Memleketimiz çok eskiye inen tarihi, onlardan arta kalan eserlerinin yanı sıra doğal konumu ve doğasıyla zengin bir ülkedir. Ancak bunun değerini ne kadar biliyor ve nasıl koruyoruz. İşte; bütün mesele de burada odaklanıyor.
Rahmetli Yaşar Kemal bu memlekette üç şey olmayacaksın; kadın, ağaç ve hayvan demişti.
Günümüze bakıyorum; üstat ne kadar da doğru söylemiş…
Ülkenin tatil yörelerindeki şehirleri çıkar uğruna betona dönüştürülüyor, alım satım ve kiralar sanki uçuşa geçmiş gibi…
Bütün bu karmaşa içerisinde en çok zararı da ağaçlar ve flora görüyor. Son günlerde maden arama uğruna zeytin ağaçlarının zarar görecekleri, daha doğrusu kesilecekleri tartışması başladı. Yurdun çeşitli yerlerinde zeytinimize dokunma gösterileri yapılıyor.
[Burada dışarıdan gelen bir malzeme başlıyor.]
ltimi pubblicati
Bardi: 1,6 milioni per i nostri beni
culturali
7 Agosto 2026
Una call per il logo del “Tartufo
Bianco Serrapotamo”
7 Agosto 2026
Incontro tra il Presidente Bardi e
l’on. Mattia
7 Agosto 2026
Zeytin ağacının ne olduğunu, nasıl yetiştiğini, geçmişinin nereye kadar indiğini bilmeyen bir aklı evvelde maden araması yapıldıktan sonra zeytin ağaçları yerini alır gibisinden akıl almaz bir şeyler söyledi
Ege ve Akdeniz ülkelerinde yetişen zeytin ağacı yaklaşık 10 metre yüksekliğinde, dikensiz dallı, gümüş renginde oval yaprakları olan uzun ömürlü bir ağaçtır. Bu ağacın tazeyken yeşil, olgunlaşınca siyah renk alan meyvesi yüksek oranda yağ içermektedir. Yalnız sofralarda değil yağ sanayinde, tıpta da önemli yeri vardır. Zeytin ağacı bitkiler arasında en uzun ömürlü olanıdır.
Yurdumuzda 1500 yıla yakın geçmişi olanlar vardır ve bunlar koruma altındadır. Bir zamanlar tarım yönünden kendine yeterli bir ülke olan Türkiye ne yazık ki bugün onları dışarın ithal ediyor.
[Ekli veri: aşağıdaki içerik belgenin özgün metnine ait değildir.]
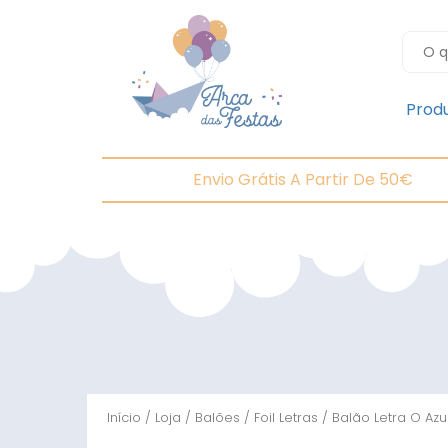
Prod
Envio Grátis A Partir De 50€
Início
/
Loja
/
Balões
/
Foil Letras
/ Balão Letra O Az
Zeytin ağaçlarını korumazsak yakın gelecekte zeytini, zeytinyağını da dışarıdan almak zorunda kalacağımız açıktır.
Zeytinliklerin maden arama alanına dönüştüren yönetmelik uygulanacak olursa bundan zeytinciliğimizin ne kadar zarar görüleceği açıktır.
Oysa zeytinciliğin korunması yönünde yasaların yürürlükte olmasına rağmen… Kazdağları, Fatsa başta olmak üzere o bölgelerde yaşayan köylüler maden aranmasına, ağaçların kesilmesine, akarsularını kirlenmesine karşı ellerinden geldiğince direniş gösterdiler. Davranışları ne kadar etkili oldu o da başka bir konu… Altın veya kömür arama işlemleri tarım alanlarını işlevlerinden uzaklaştırması da başka bir duyarsızlıktır.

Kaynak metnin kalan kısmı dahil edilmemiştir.